Throughout Israel’s wilderness wanderings, the tent of meeting, where the ark of the Lord was kept, was considered to be the place where God dwelt, above the cherubim (cf. 1 Samuel 4:4). In today’s first lesson the temple where the ark of God was is the place where Samuel receives his calling to be a prophet.
After David had captured Jerusalem from the Jebusites (2 Samuel 5:7), he transferred the ark there (6:1-15). In the temple built by David’s son Solomon the ark was housed in the holy of holies (1 Kings 8:6).
After the Herodian temple was burned to the ground by Vespasian in the year 70 A.D., the ark disappeared, to become the object of myth and legend.
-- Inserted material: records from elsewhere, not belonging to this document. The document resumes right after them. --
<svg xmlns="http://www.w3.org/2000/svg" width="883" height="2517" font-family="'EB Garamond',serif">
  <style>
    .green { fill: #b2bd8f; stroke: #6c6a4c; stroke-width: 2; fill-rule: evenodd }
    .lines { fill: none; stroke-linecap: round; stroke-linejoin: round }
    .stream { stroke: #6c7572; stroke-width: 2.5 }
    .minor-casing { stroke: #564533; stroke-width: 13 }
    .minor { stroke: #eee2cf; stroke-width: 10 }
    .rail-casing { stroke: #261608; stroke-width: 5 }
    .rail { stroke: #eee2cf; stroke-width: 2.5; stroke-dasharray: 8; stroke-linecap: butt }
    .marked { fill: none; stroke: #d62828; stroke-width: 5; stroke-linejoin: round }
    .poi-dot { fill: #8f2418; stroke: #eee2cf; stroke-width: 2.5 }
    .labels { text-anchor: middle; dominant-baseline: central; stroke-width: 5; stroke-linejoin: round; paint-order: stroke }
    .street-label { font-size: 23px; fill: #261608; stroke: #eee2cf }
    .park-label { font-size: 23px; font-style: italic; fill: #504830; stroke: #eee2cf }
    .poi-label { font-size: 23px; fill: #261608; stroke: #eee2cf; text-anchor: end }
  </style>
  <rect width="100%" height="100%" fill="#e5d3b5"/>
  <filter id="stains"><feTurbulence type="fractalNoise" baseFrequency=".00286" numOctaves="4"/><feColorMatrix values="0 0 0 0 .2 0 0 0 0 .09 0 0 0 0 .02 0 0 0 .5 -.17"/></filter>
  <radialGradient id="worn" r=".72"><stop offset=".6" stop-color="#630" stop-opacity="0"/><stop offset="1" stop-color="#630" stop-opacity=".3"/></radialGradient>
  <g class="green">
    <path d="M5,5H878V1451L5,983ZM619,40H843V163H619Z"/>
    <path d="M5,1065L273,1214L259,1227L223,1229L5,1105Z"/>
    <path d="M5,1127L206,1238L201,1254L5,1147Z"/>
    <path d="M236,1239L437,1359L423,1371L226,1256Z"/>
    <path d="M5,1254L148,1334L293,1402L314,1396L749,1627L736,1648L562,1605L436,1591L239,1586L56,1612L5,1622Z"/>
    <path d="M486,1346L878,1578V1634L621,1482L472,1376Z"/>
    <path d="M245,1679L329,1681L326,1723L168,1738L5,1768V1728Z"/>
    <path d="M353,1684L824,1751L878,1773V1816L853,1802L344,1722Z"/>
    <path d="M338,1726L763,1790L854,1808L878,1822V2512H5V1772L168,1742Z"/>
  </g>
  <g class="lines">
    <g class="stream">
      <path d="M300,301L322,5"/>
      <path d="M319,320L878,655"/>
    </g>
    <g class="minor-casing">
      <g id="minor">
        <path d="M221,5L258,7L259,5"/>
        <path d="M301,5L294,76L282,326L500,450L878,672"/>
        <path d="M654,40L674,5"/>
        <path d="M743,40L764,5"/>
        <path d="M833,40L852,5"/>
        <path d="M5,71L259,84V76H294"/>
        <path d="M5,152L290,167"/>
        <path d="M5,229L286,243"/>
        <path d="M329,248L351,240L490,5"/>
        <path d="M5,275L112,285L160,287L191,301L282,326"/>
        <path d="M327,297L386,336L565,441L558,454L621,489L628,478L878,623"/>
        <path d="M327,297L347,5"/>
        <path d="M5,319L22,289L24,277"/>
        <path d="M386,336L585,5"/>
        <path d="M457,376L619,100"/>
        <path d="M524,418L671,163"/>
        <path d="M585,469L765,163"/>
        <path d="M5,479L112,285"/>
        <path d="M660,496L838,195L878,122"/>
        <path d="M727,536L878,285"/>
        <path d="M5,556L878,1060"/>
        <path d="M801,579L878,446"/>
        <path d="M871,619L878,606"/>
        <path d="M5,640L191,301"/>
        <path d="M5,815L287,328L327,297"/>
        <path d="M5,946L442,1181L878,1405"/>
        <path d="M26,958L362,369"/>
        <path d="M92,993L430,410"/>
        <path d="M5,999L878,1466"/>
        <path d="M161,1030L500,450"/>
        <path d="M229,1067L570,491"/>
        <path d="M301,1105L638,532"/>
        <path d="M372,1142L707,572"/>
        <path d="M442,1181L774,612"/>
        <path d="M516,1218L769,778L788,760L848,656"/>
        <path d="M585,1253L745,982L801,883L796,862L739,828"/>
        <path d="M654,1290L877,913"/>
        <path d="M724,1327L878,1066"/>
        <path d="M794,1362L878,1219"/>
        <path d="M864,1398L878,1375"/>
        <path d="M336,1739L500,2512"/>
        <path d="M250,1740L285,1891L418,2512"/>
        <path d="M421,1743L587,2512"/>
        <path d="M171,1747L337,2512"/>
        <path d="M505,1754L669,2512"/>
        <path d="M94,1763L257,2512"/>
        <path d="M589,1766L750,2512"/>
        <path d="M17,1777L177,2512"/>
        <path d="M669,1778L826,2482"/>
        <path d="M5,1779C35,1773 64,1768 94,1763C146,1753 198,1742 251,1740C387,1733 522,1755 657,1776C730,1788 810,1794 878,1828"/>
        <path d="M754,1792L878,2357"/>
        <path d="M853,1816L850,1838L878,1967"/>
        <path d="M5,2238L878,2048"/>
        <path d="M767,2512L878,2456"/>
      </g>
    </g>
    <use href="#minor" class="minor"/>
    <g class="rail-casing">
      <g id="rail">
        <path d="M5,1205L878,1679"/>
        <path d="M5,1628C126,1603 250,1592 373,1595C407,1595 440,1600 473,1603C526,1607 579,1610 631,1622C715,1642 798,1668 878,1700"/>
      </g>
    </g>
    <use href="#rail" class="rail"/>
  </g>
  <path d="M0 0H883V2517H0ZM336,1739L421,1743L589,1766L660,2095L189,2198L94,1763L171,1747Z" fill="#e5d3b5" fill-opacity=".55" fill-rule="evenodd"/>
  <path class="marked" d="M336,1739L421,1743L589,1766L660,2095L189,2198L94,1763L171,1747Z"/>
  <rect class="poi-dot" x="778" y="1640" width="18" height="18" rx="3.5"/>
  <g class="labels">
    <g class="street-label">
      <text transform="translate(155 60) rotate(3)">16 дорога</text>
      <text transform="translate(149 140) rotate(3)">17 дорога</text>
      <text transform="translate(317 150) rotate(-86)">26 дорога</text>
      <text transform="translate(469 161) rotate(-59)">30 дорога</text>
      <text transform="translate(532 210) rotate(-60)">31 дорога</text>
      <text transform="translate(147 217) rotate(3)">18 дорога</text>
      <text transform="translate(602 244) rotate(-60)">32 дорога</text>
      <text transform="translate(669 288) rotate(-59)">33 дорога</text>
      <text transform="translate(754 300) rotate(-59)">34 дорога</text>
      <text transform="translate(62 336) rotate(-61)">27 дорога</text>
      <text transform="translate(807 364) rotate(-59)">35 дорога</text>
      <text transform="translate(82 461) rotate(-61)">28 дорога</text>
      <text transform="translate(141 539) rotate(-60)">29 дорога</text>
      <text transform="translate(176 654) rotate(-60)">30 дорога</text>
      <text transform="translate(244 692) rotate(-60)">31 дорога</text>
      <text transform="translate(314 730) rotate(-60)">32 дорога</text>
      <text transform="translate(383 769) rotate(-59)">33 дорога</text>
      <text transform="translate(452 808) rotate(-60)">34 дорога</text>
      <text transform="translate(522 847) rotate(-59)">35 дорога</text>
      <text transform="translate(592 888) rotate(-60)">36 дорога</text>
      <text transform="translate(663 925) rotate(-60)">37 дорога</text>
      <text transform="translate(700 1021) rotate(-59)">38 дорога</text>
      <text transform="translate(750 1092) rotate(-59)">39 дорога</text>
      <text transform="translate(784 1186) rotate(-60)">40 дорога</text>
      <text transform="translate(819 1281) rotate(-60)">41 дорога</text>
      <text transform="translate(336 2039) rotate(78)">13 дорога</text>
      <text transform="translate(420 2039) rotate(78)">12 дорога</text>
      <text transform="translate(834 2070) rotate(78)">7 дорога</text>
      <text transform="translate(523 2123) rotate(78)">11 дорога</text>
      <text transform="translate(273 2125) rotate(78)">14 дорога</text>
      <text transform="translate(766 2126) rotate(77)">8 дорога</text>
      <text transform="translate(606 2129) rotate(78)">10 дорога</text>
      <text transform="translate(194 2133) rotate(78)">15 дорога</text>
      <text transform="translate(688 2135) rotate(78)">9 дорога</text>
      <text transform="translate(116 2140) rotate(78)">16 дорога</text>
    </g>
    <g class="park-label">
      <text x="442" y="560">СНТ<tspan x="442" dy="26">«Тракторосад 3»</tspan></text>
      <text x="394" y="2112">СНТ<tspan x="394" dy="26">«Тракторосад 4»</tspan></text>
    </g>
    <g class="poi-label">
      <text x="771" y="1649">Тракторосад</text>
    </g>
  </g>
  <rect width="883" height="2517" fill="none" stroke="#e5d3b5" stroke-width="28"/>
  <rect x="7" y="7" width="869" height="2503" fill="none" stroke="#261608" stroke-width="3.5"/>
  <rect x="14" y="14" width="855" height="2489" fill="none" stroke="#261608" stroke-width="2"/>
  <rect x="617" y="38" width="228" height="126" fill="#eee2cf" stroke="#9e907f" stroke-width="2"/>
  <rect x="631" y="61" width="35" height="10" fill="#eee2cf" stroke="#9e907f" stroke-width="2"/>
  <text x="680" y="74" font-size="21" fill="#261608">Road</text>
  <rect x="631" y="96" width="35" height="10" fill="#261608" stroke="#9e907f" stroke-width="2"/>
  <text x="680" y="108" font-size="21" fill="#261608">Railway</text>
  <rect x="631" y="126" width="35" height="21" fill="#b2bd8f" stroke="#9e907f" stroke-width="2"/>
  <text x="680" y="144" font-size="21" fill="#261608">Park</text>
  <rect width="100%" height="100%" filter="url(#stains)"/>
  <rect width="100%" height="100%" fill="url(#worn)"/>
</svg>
But in the modern Jewish synagogue there is something which takes its place, the Torah shrine, where the holy scrolls of the law are reverently vested and kept ready for public reading.
In Christianity this sense of holy places is not universal. In some Christian traditions the church is nothing but an auditorium, and people arriving there for worship find nothing inappropriate in engaging each other in conversation before the service beings. After all, “God was in Christ” (2 Corinthians 5:19), and so God’s dwelling place is now in Christ, in the heavenly places (Ephesians 1:3).
But some Christians have preserved a sense of God’s special presence in holy places on earth. The church of the holy sepulchre in Jerusalem encloses the traditional sites of Christ’s crucifixion and burial. The burial place of martyrs has been accorded special veneration. In Roman Catholic and Anglo-Catholic churches the tabernacle where the sacrament is reserved is a special place where the faithful go to pray.
We do not have that practice here, but our parish church, as the house of God, is a place sanctified, even outside the time of service, by the presence of the altar, the pulpit, and the baptismal font. Someone once told me that when she was a little girl, she was firmly persuaded that God dwelt in the organ pipes.
Such holy places serve to focus the intensity of the divine presence, as the rays of the sun, when focused through a magnifying glass, can produce a fire. There is something uncanny about this divine presence. In 2 Samuel 6:6-7, when the oxen carrying the ark stumbled, and Uzzah put out his hand to steady the ark, “the anger of the Lord was kindled against him, and God smote him and he died.” It is as though Uzzah had inadvertently touched a high-tension wire.
There is something distinctly unsettling about such a deadly outburst of divine energy, and it is not surprising that these verses have been dropped from the lectionary. But they call to mind the awesome and unpredictable mystery of God’s presence.
In the words of another ancient saying, “Invited or uninvited, God will be there.”